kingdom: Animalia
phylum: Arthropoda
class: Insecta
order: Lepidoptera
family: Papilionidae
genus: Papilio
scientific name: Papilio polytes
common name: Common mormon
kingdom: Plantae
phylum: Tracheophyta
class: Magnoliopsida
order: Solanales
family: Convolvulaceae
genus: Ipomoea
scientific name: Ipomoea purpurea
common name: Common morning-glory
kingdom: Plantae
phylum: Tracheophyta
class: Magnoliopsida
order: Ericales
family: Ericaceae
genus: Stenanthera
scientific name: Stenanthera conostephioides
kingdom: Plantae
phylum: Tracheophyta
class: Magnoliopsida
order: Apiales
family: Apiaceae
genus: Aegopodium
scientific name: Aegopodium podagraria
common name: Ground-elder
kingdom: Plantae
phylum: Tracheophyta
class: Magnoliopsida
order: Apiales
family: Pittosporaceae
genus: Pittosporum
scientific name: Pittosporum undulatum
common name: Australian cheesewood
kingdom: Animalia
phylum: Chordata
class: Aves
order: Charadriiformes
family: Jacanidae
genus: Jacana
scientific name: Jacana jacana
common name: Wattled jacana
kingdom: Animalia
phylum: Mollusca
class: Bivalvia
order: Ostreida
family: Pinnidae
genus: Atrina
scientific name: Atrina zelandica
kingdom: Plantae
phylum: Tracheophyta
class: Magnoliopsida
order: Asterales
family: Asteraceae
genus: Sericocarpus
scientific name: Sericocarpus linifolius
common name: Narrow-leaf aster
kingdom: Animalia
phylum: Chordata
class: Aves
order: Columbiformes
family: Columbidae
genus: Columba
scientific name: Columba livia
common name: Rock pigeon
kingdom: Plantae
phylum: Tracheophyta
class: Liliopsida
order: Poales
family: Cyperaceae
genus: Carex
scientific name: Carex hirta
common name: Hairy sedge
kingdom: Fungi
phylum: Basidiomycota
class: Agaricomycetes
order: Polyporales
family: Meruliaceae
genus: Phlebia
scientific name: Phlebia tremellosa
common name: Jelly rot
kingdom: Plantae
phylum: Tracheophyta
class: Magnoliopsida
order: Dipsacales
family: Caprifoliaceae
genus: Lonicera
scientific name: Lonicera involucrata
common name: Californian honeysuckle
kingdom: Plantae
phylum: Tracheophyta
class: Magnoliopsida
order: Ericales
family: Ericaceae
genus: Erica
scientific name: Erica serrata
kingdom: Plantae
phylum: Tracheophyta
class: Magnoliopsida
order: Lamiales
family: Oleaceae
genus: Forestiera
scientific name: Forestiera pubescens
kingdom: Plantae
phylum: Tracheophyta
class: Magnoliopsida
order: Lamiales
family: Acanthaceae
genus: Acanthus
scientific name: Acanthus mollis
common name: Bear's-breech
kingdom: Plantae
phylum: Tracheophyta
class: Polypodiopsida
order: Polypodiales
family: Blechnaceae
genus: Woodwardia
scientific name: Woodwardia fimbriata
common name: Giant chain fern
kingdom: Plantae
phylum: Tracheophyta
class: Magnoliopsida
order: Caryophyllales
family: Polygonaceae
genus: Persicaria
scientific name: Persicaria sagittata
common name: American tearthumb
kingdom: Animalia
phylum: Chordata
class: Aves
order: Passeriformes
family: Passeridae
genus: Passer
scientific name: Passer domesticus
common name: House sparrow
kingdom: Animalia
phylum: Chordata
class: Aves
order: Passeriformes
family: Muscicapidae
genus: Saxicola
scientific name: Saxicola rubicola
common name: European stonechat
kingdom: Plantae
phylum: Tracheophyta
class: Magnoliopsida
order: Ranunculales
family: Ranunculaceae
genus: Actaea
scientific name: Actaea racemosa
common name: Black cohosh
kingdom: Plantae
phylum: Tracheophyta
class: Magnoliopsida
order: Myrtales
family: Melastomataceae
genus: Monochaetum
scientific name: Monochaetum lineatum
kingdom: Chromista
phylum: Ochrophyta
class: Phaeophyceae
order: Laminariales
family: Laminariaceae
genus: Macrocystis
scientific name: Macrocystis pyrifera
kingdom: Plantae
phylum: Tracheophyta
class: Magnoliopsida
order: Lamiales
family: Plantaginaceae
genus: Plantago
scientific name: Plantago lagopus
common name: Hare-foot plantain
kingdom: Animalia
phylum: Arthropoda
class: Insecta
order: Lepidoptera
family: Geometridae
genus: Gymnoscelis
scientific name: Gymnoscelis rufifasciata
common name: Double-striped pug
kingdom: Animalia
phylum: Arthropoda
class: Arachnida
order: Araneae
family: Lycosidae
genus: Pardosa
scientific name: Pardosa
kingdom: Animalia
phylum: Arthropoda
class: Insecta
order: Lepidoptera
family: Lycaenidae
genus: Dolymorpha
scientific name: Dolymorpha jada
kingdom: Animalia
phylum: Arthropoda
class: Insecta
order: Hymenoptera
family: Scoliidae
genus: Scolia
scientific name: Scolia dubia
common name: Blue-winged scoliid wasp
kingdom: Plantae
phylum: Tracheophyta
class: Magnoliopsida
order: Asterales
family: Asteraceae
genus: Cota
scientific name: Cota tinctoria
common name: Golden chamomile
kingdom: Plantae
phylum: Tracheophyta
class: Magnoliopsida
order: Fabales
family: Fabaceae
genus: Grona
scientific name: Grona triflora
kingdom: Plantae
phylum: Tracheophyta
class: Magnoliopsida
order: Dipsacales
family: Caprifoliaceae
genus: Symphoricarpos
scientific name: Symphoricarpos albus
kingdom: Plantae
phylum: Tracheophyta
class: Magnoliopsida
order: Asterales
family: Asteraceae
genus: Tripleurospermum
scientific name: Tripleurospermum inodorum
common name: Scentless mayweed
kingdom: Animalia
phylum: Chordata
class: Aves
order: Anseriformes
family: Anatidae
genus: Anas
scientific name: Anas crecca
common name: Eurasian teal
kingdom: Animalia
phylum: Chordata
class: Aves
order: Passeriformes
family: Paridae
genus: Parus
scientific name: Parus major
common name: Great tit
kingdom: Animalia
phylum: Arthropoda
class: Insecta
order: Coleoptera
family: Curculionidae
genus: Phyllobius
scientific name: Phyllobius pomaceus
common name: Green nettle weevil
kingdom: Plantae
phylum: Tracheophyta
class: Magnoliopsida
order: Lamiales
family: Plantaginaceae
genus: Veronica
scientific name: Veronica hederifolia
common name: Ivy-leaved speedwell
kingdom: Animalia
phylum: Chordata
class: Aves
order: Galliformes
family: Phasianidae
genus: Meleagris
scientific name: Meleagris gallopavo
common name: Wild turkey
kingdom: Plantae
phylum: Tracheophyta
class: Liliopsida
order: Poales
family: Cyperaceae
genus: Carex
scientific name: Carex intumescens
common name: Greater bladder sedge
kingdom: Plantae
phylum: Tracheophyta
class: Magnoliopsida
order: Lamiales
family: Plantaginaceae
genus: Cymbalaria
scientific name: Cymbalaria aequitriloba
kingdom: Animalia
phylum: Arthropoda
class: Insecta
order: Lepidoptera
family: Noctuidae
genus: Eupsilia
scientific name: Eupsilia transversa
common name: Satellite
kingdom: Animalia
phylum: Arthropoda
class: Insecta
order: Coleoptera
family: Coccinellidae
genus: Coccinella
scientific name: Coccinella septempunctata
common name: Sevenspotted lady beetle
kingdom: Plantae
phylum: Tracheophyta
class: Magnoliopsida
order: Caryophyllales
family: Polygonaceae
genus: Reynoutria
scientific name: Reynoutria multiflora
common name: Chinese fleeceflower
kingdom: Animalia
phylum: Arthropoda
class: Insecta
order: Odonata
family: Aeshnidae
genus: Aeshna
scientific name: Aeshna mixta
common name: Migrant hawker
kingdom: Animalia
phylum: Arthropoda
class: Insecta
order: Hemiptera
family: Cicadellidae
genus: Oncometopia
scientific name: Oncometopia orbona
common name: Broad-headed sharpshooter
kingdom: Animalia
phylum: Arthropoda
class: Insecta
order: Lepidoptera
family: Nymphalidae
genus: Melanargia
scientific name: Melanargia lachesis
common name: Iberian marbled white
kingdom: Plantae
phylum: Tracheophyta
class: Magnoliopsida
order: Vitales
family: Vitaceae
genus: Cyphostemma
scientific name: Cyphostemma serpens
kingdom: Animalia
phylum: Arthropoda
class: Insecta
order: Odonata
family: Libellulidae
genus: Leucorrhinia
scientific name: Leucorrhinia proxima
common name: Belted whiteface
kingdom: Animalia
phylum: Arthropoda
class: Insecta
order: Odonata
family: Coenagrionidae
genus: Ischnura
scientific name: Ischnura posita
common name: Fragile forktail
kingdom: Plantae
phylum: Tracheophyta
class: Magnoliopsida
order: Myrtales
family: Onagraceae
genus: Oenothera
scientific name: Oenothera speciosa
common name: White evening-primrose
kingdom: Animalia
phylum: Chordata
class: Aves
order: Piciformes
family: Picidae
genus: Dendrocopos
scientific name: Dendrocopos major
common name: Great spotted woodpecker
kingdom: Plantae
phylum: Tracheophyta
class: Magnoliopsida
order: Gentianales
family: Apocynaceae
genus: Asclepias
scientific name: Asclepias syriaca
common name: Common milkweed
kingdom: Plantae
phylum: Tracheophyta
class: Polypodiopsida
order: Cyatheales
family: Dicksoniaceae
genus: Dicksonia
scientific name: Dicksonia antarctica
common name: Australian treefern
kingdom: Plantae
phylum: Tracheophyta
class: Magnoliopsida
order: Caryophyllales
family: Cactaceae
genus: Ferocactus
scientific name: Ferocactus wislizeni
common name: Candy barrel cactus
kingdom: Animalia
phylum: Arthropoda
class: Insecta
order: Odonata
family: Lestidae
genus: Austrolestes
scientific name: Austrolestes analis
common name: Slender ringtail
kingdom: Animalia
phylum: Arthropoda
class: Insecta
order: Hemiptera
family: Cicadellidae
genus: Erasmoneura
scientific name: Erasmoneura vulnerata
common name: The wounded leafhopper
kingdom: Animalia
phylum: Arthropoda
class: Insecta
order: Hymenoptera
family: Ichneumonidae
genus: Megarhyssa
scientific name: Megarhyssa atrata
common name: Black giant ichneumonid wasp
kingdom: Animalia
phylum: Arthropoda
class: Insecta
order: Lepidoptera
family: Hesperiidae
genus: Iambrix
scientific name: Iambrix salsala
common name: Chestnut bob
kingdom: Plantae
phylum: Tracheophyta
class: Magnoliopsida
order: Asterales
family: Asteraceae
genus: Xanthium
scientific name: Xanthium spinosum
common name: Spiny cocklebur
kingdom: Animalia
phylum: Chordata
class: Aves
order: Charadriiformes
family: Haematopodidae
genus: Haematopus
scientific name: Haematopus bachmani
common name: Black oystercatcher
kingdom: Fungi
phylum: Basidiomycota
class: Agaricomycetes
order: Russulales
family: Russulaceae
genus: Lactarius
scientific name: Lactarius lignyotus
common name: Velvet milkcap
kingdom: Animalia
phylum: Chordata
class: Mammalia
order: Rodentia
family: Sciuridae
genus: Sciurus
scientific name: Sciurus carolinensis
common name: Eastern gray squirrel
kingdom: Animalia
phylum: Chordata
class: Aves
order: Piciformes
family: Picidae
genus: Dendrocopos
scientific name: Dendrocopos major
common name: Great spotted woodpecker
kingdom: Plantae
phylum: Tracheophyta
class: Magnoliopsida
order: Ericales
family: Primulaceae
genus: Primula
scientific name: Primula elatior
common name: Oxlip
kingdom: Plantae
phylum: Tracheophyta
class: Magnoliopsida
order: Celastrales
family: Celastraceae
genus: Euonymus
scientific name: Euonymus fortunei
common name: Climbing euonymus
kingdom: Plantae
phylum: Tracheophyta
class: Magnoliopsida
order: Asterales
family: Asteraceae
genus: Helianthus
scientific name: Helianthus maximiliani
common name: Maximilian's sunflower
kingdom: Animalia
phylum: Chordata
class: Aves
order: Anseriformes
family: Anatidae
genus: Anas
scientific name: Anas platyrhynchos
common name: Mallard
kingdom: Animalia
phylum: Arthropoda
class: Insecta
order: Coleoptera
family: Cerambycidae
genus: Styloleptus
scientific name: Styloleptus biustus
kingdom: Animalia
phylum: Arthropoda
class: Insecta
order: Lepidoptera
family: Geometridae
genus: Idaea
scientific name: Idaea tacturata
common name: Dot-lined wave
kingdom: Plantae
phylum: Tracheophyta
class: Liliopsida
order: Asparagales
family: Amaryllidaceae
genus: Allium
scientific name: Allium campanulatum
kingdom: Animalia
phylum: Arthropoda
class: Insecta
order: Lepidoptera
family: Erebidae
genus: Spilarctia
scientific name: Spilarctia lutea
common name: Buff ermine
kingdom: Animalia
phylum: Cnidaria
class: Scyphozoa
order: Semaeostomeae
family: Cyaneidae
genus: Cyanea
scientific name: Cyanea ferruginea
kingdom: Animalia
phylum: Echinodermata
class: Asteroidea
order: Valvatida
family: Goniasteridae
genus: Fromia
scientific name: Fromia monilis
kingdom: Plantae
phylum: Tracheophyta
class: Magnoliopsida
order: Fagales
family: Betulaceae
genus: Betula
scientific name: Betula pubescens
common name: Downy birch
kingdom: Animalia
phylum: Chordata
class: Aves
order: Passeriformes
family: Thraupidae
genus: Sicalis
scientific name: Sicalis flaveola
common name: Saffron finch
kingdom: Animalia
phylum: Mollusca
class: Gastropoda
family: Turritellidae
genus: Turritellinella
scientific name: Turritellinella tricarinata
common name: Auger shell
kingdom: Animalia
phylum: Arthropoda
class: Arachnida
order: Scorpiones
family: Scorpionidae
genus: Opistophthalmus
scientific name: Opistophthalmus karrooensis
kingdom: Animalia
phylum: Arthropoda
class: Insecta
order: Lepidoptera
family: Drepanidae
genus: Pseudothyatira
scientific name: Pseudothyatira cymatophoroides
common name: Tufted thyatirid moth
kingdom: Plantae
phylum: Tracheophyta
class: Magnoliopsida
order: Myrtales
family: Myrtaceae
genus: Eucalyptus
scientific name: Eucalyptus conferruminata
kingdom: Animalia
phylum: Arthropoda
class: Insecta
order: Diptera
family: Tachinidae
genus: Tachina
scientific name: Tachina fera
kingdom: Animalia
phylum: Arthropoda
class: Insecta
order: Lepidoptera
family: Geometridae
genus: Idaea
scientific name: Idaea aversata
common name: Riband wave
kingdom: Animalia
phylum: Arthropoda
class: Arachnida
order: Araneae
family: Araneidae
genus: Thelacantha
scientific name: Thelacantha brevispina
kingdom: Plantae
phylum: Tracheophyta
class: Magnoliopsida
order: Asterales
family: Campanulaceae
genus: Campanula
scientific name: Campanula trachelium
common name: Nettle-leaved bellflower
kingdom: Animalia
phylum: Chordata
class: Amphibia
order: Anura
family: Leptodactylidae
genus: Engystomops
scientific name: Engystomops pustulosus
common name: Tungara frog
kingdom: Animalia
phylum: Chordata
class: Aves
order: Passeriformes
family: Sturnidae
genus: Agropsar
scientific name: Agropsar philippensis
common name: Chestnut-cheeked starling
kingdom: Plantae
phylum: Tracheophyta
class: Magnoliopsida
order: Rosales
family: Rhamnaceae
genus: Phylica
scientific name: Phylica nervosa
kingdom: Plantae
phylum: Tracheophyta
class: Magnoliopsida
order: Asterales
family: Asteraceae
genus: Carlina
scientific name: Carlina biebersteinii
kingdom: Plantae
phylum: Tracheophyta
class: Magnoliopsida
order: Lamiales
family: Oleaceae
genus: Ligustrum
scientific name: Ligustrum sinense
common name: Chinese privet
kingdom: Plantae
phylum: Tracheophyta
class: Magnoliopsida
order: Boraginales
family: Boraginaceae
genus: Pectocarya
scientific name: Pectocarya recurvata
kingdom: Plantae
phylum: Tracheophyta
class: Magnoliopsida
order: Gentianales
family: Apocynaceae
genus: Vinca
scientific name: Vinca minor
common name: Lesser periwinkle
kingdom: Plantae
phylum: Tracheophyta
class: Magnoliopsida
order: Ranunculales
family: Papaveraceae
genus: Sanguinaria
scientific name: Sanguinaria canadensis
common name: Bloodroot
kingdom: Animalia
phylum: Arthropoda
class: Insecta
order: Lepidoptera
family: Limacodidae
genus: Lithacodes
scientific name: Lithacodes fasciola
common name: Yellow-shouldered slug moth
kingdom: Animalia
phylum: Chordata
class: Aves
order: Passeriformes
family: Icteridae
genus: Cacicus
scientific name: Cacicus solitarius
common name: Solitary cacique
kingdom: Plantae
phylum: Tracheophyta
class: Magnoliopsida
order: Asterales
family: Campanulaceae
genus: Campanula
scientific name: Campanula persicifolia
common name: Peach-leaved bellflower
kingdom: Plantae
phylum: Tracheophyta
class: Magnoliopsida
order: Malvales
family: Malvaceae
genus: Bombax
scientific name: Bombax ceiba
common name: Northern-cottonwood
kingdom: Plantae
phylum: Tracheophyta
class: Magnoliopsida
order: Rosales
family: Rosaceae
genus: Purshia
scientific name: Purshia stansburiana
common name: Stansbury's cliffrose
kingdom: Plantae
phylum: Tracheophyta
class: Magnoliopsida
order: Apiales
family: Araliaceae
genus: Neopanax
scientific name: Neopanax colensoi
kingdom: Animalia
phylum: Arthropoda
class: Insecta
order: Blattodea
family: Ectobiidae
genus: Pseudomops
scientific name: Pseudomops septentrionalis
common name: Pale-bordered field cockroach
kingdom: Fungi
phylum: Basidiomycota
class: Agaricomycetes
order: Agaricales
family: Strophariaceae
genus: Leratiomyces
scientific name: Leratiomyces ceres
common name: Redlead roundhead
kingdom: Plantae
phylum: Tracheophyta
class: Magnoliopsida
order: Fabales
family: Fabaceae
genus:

________________________

WHAT THE TASK ASKS: Copy the lines of the records word for word, from the line containing "common name: Peach-leaved bellflower" through the final line of the records, including both of those lines.

CORRECT OUTPUT:
common name: Peach-leaved bellflower
kingdom: Plantae
phylum: Tracheophyta
class: Magnoliopsida
order: Malvales
family: Malvaceae
genus: Bombax
scientific name: Bombax ceiba
common name: Northern-cottonwood
kingdom: Plantae
phylum: Tracheophyta
class: Magnoliopsida
order: Rosales
family: Rosaceae
genus: Purshia
scientific name: Purshia stansburiana
common name: Stansbury's cliffrose
kingdom: Plantae
phylum: Tracheophyta
class: Magnoliopsida
order: Apiales
family: Araliaceae
genus: Neopanax
scientific name: Neopanax colensoi
kingdom: Animalia
phylum: Arthropoda
class: Insecta
order: Blattodea
family: Ectobiidae
genus: Pseudomops
scientific name: Pseudomops septentrionalis
common name: Pale-bordered field cockroach
kingdom: Fungi
phylum: Basidiomycota
class: Agaricomycetes
order: Agaricales
family: Strophariaceae
genus: Leratiomyces
scientific name: Leratiomyces ceres
common name: Redlead roundhead
kingdom: Plantae
phylum: Tracheophyta
class: Magnoliopsida
order: Fabales
family: Fabaceae
genus:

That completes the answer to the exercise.